▶ TEXT PASSAGE:
I wrote this code to verify it -

#include <stdio.h>

int main(void)
{
     // defining a signed integer with value (2^31) - 2
    signed int i = 2147483646;
    // A loop which executes until (2^31) which cannot be reached by an integer
    while (i <= 2147483648) 
    {
        printf("%i\n", i);
        i++;

        // breaks the code so that it doesn't execture infinitely
        if ( i == -2147483632)
        {
            break;
        }
    }
}

i did get a warning that this loop will execute infinitely but since i added the break line in the code that isnt a problem. So i used the command -w to ignore the warnings. Now when i execute this code using the make commmand line along with -w i get this -

  $ clang -ggdb3 -O0 -std=c11 -Wall -Werror -Wextra -Wno-sign-compare -Wno-unused-parameter -Wno-unused-variable -Wshadow    test.c  -lcrypt -lcs50 -lm -o test -w
    $ ./test
    2147483646
    2147483647
    -2147483648
    -2147483647
    -2147483646
    -2147483645
    -2147483644
    -2147483643
    -2147483642
    -2147483641
    -2147483640
    -2147483639
    -2147483638
    -2147483637
    -2147483636
    -2147483635
    -2147483634
    -2147483633

But according me i should've gotten an error since signed integer overflow is not defined. What is the problem here?

▶ DIRECTIONS FOR THIS TASK: In the post about signed integer overflow, what value is assigned to the integer i when it is defined? Please answer in one sentence. The material after this point has no connection to the post about signed integer overflow.

▶ INFORMATION PROVIDED:

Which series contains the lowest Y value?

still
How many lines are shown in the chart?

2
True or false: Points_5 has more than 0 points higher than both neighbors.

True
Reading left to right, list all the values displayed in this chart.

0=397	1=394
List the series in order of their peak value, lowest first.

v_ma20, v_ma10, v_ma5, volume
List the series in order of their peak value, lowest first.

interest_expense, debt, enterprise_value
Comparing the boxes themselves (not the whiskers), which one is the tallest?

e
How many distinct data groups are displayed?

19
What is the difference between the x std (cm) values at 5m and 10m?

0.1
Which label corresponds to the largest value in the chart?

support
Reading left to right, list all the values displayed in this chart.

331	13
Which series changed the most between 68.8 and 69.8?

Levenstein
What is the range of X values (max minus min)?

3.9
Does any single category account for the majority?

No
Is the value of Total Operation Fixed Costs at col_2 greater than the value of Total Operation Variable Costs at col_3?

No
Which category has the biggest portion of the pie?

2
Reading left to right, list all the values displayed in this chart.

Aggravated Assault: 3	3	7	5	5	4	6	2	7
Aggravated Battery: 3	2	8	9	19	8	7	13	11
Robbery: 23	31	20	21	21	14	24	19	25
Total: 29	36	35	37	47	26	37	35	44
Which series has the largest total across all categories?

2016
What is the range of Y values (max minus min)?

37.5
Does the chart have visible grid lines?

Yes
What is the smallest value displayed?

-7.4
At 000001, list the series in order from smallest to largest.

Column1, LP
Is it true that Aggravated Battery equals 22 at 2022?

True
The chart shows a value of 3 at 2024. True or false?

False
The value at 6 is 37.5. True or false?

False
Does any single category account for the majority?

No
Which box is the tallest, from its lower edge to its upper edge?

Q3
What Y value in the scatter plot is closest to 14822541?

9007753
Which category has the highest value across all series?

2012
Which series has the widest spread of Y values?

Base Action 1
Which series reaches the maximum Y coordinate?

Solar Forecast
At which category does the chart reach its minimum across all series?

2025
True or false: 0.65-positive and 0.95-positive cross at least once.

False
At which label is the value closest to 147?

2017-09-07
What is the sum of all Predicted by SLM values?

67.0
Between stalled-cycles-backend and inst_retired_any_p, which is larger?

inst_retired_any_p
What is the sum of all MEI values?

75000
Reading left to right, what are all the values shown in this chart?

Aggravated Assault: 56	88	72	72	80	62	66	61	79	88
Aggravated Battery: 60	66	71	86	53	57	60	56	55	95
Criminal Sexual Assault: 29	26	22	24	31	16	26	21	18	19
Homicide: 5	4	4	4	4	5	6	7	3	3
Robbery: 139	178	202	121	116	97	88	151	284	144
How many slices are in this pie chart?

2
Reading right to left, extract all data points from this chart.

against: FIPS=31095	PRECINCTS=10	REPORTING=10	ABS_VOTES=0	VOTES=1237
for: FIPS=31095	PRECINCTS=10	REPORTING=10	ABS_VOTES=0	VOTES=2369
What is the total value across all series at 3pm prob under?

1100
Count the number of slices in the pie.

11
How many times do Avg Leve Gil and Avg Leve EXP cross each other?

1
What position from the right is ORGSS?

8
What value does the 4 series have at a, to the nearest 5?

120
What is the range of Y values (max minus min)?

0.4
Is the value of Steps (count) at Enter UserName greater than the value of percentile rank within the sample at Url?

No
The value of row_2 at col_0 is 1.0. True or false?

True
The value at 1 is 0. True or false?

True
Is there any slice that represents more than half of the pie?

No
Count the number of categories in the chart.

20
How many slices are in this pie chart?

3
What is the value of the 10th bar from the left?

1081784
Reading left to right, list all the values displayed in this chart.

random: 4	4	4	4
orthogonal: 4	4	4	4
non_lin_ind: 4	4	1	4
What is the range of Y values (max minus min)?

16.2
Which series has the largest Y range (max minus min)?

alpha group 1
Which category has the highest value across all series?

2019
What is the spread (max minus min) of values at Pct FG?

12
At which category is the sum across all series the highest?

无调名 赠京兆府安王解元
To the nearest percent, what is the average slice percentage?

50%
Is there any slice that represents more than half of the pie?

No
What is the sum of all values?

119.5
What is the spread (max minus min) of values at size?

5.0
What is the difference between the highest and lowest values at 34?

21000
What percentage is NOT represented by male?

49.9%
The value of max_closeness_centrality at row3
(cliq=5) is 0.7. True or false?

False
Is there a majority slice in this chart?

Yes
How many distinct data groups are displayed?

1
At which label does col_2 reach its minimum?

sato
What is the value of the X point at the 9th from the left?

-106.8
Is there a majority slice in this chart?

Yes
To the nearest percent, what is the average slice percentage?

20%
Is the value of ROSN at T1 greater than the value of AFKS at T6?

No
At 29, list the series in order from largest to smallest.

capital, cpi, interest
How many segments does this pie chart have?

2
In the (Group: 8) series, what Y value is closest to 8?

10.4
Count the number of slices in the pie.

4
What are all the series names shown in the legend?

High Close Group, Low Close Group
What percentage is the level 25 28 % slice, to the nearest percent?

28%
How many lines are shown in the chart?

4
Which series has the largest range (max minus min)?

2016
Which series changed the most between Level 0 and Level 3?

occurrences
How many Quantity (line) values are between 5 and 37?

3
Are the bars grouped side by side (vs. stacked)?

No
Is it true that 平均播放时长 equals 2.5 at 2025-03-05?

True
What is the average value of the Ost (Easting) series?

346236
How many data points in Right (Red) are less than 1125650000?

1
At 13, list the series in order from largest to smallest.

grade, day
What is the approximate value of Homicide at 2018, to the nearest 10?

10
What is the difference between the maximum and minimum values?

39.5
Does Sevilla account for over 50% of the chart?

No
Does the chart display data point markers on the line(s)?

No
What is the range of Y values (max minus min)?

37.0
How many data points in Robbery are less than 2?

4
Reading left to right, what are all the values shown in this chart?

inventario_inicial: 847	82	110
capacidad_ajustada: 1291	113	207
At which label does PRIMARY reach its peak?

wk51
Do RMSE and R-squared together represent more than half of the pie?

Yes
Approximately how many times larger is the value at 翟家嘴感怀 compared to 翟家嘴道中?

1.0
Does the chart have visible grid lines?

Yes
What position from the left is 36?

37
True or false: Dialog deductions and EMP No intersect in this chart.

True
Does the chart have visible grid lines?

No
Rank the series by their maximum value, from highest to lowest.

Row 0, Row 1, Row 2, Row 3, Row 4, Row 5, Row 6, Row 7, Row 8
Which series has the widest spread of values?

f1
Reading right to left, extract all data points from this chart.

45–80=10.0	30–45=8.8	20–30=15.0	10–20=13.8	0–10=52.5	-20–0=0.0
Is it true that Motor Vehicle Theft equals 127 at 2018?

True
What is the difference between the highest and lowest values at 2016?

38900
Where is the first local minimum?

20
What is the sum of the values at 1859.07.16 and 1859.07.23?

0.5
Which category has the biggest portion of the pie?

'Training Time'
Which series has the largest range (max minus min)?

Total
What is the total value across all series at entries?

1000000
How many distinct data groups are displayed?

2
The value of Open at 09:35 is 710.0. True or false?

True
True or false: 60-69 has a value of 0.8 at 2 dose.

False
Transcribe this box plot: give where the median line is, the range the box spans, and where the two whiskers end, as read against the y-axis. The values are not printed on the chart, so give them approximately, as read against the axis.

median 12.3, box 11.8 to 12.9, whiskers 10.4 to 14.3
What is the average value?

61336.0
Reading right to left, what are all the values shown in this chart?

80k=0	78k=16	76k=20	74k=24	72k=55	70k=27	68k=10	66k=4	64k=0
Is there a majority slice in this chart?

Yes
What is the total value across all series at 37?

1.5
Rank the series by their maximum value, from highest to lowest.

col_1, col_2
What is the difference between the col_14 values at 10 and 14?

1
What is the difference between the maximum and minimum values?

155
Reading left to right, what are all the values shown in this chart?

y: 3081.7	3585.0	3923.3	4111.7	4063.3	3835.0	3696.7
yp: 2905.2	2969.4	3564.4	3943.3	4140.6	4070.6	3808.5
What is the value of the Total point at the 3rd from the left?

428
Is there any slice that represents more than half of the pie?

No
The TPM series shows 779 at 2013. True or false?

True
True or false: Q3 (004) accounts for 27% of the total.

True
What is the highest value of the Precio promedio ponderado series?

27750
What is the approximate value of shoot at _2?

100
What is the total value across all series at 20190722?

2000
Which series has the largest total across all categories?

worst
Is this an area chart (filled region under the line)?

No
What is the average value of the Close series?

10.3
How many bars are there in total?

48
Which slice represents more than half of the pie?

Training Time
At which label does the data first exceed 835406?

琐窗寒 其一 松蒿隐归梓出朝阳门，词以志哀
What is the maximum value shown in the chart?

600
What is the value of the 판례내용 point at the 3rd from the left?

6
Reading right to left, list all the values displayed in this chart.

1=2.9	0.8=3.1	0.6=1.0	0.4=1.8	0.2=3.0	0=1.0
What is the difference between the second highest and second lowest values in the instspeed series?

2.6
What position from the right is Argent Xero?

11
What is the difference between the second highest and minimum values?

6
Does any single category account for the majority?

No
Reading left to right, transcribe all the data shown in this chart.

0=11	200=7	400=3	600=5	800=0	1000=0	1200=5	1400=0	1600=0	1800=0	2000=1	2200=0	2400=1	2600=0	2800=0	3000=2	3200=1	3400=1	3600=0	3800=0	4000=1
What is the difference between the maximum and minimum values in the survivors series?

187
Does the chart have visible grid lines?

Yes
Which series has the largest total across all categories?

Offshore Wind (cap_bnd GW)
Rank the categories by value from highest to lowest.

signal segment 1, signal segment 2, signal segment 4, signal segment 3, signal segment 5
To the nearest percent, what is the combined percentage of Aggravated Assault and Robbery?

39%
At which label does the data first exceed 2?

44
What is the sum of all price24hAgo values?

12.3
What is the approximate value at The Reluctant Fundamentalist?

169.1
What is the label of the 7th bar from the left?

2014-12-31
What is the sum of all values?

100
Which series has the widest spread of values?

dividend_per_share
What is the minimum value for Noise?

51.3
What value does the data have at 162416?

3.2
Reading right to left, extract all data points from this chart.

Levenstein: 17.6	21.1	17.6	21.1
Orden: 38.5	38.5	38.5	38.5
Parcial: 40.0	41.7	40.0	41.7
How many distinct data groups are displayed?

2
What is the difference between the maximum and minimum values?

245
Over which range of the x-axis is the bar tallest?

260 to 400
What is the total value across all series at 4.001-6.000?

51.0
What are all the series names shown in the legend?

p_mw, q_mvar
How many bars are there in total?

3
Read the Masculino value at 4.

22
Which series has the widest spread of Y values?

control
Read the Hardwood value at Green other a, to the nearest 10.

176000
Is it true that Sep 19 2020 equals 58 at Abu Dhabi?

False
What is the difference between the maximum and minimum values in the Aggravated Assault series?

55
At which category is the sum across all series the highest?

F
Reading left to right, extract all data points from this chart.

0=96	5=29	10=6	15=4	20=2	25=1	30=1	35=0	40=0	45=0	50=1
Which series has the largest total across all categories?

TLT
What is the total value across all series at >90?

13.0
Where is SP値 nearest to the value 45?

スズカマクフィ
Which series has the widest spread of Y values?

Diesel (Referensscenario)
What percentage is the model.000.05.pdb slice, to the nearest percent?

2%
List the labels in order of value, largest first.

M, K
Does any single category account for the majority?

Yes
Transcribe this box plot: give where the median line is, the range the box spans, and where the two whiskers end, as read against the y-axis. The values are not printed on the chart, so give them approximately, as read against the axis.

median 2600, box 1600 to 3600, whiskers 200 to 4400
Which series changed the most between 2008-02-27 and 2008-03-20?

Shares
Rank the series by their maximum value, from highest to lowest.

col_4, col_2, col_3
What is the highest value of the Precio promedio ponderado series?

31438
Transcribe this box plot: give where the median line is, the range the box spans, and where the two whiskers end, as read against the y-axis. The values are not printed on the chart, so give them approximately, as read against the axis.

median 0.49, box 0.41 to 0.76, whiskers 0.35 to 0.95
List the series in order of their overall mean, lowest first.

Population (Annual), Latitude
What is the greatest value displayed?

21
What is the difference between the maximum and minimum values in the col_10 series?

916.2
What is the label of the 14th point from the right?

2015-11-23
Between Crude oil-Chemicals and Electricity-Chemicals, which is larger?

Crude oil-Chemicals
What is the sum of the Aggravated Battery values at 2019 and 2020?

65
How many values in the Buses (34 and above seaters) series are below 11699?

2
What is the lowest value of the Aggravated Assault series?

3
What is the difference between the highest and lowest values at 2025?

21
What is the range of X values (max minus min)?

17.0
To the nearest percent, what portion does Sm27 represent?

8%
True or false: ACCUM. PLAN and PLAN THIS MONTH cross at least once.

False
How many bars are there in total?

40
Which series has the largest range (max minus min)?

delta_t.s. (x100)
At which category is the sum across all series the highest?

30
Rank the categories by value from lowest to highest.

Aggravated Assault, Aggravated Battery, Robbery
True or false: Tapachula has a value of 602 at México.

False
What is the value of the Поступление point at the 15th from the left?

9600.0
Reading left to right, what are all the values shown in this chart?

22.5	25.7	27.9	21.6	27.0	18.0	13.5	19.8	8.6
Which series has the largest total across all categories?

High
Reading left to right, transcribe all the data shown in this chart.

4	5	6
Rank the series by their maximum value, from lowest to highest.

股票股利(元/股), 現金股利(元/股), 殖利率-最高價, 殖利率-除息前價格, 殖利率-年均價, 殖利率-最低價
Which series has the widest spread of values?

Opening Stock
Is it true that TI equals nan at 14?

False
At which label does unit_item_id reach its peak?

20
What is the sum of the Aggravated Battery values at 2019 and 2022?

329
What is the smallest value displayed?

▶ EXERCISE OUTPUT: The integer i is assigned the value 2147483646.